そこで表れる自分像とは何か。自分の理想とする姿なんですね。

人生でやり残したことをリスト化

別のページでは,自分が3年後に死ぬとして,やりたかったのにできなかったことを挙げていきます。その後のページでは,そのできなかったことをいつまでにやるのか決めていきます。これを書くと不思議なことに本当にやろう!という意欲が湧いてきます。

「エターナルノート」を書いていて気づかされたのは,「生前整理」とは,単なる物の整理にとどまらず,心と生き方の整理であるということ。

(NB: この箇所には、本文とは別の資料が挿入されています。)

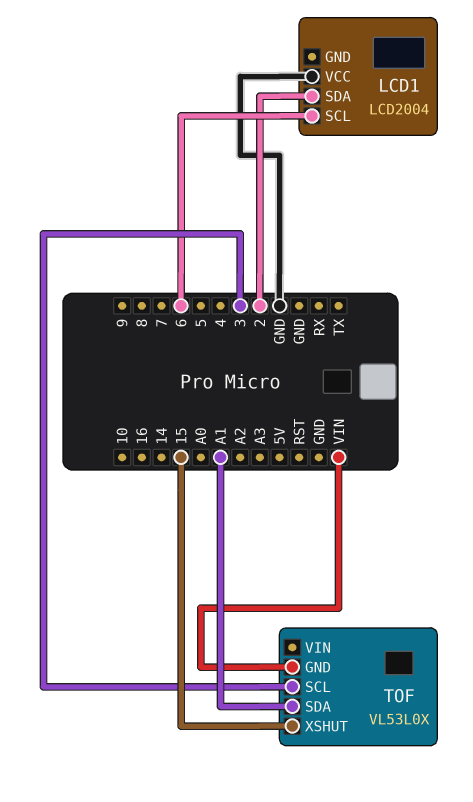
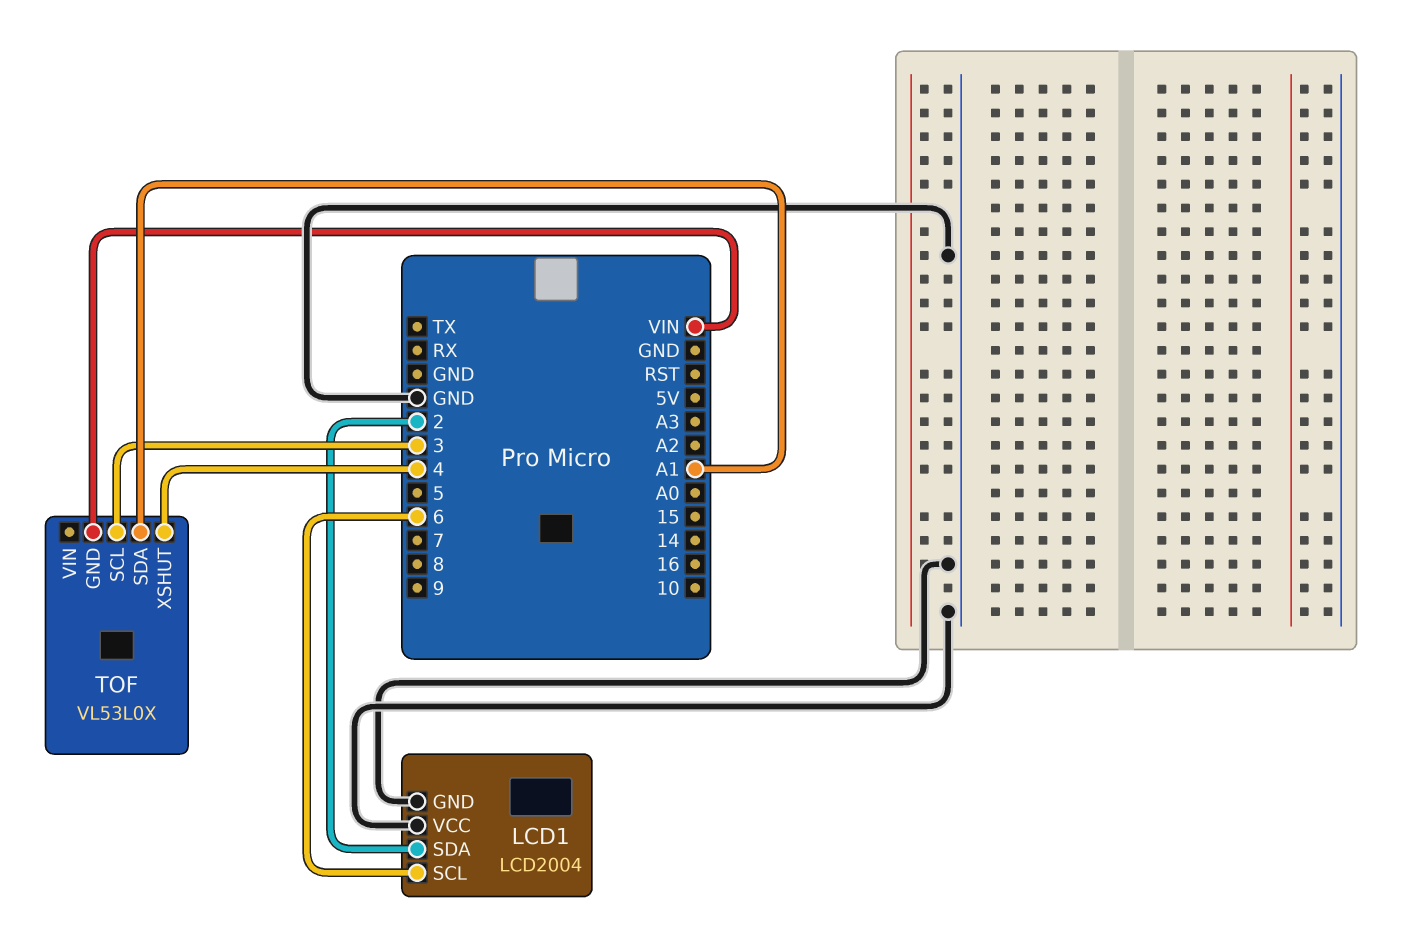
LCD1 pin GND: none -> GND
TOF pin XSHUT: 15 -> 4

死を意識することによって,生が有限であることに気付き,限りある人生をこれからどう生きるのかを考えることにつながるんですよね。

 

終活カウンセラーと生前整理アドバイザー

終活カウンセラーの講座を受講すると,エンディングノートを書くことはよりよく生きることにつながる,と教わります。そして実際に自分でもエンディングノートを書くのですが,なぜ「よりよく生きることにつながる」のか,ストンと腹に落ちなかった人もいるのではないでしょうか(実は私はそうでした)。しかし,これは死を意識することによって人生にゴールがあることに気付くと,必然的にこれからの人生をどう生きるか考えることになるのだと,生前整理という視点を通して実感することができました。

「エターナルノート」は,徹底的に自分にフォーカスするため,そのメッセージをダイレクトに受け取ることができるのだと思います。実務的,実用的なエンディングノートの講座よりも,自己啓発っぽいカラーが強く,どんな立場の人でも比較的取り組みやすいのではないかと思いました。

それにしても,エンディング産業いろいろですね。昭和天皇が亡くなった時のことをよく覚えている私としては,死を語ることがタブーではなくなったことが,平成の時代における日本人の大きな意識の変化の1つであるように感じるのですが,みなさんはどう思われますか。